[ABOUT THIS EXERCISE] Could you print each entry below verbatim while omitting the pictures?

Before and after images
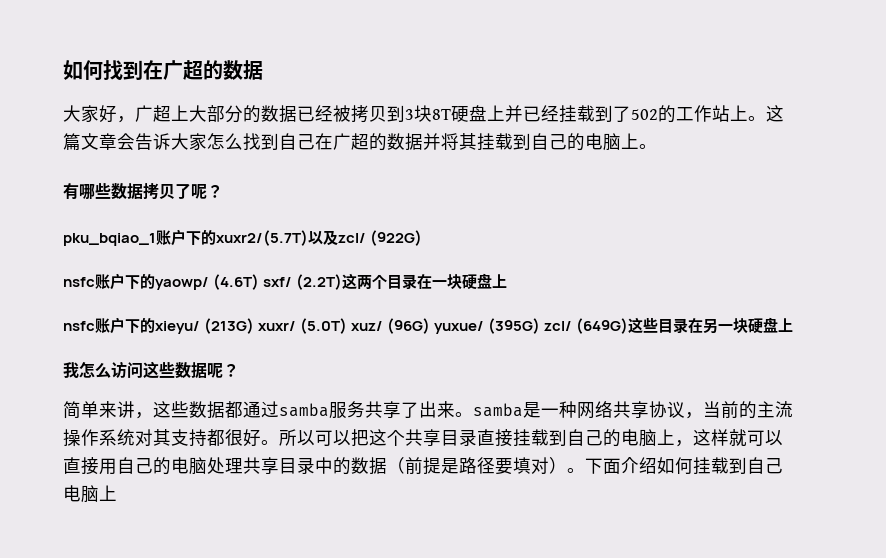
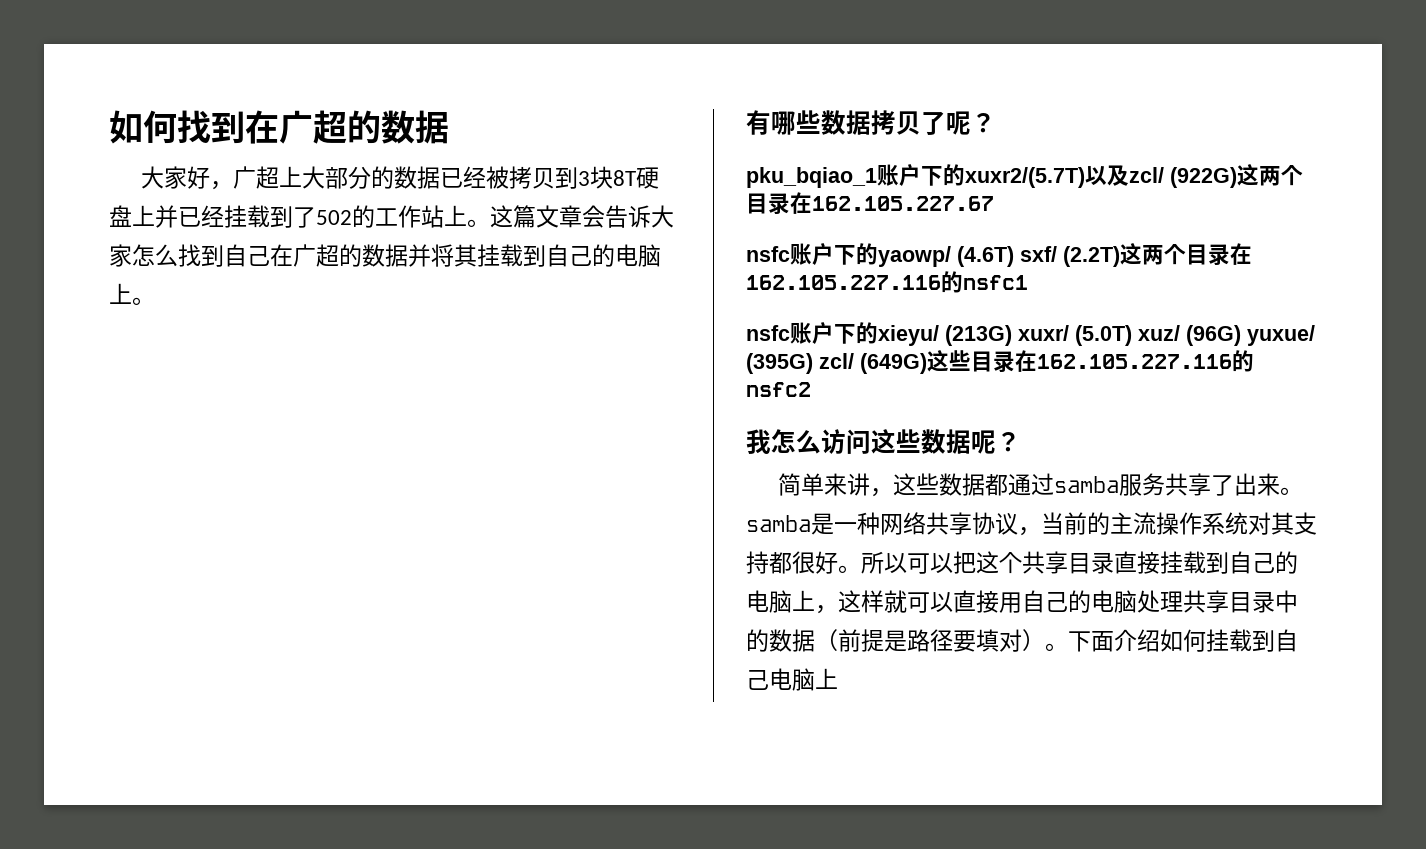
(423, 238) none -> [1237,164,1303,186] [746,192,994,215] 这两个目录在162.105.227.67
[432,273,508,290] 一块硬盘上 -> [746,271,1028,293] 162.105.227.116的nsfc1
[703,317,794,334] 另一块硬盘上 -> [1037,350,1254,372] [746,382,811,397] 162.105.227.116的nsfc2

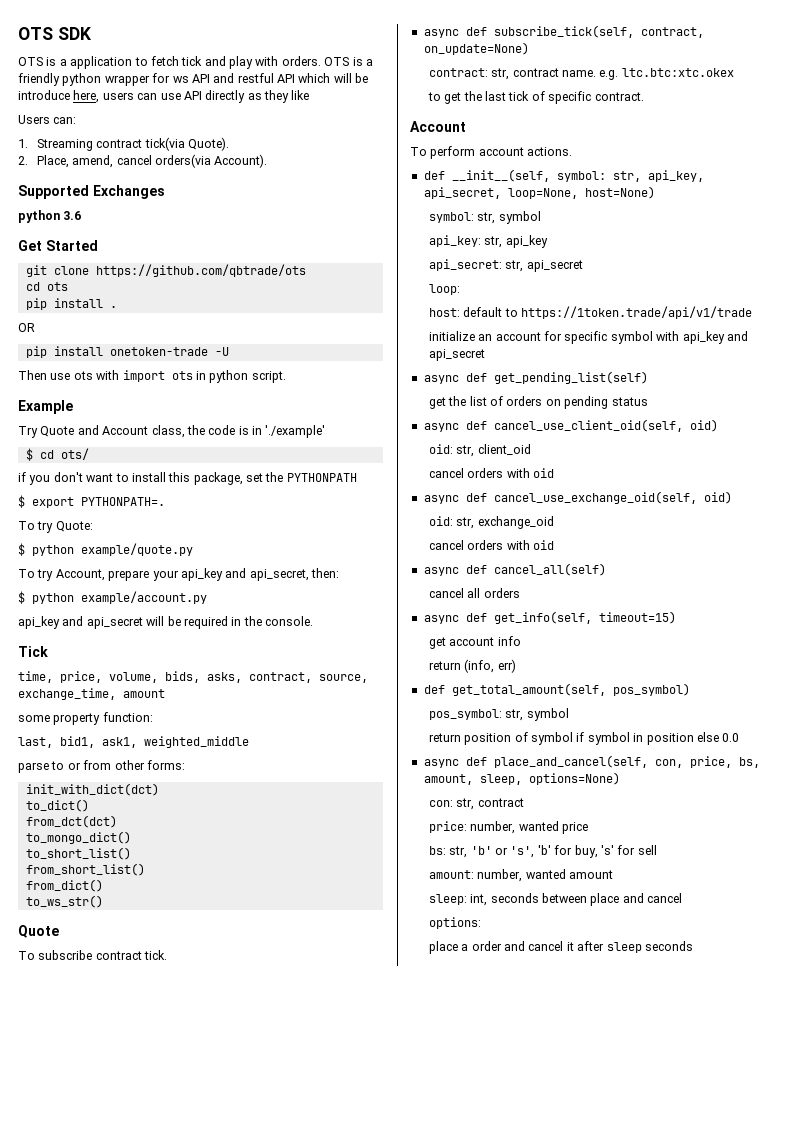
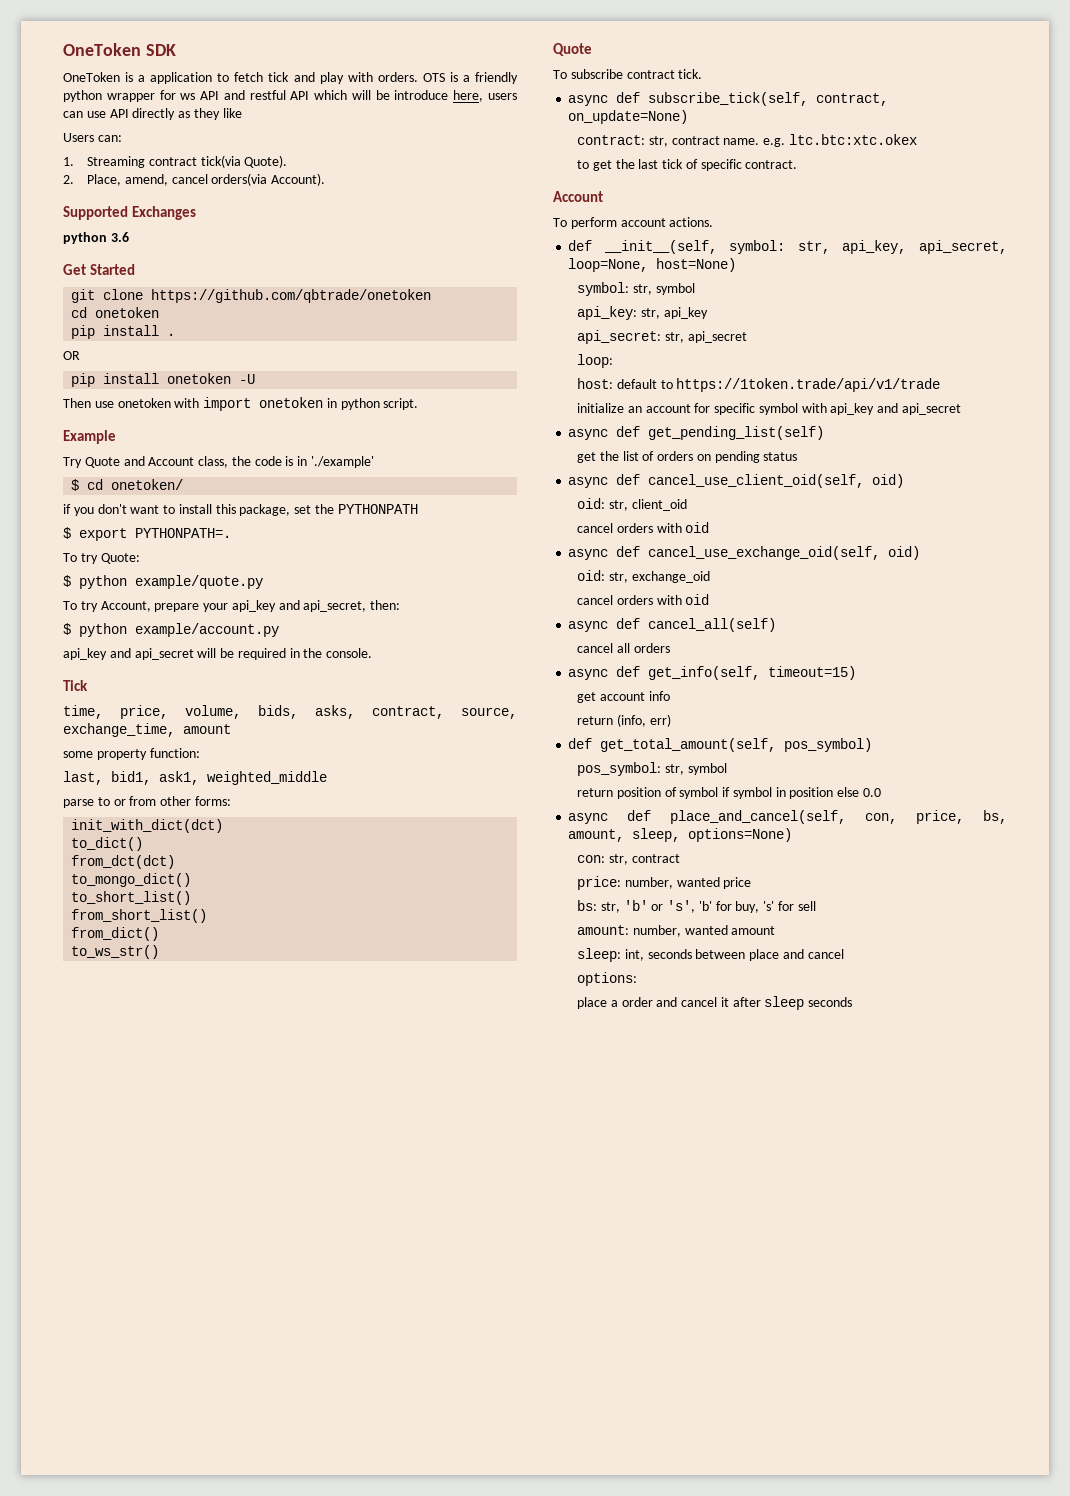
[18,27,53,40] OTS -> [63,43,141,56] OneToken
[18,57,43,66] OTS -> [63,72,120,82] OneToken
[95,264,306,277] [25,282,68,291] https://github.com/qbtrade/ots // cd ots -> [151,289,432,303] [71,307,160,318] https://github.com/qbtrade/onetoken // cd onetoken
[109,347,208,356] onetoken-trade -> [167,373,232,384] onetoken
[73,371,93,380] ots -> [117,398,171,408] onetoken
[171,371,193,380] ots -> [259,397,324,408] onetoken
[60,448,89,460] ots/ -> [111,479,184,490] onetoken/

[COMPLETED EXERCISE]
(423, 238) none -> [1237,164,1303,186] [746,192,994,215] 这两个目录在162.105.227.67
[432,273,508,290] 一块硬盘上 -> [746,271,1028,293] 162.105.227.116的nsfc1
[703,317,794,334] 另一块硬盘上 -> [1037,350,1254,372] [746,382,811,397] 162.105.227.116的nsfc2

[18,27,53,40] OTS -> [63,43,141,56] OneToken
[18,57,43,66] OTS -> [63,72,120,82] OneToken
[95,264,306,277] [25,282,68,291] https://github.com/qbtrade/ots // cd ots -> [151,289,432,303] [71,307,160,318] https://github.com/qbtrade/onetoken // cd onetoken
[109,347,208,356] onetoken-trade -> [167,373,232,384] onetoken
[73,371,93,380] ots -> [117,398,171,408] onetoken
[171,371,193,380] ots -> [259,397,324,408] onetoken
[60,448,89,460] ots/ -> [111,479,184,490] onetoken/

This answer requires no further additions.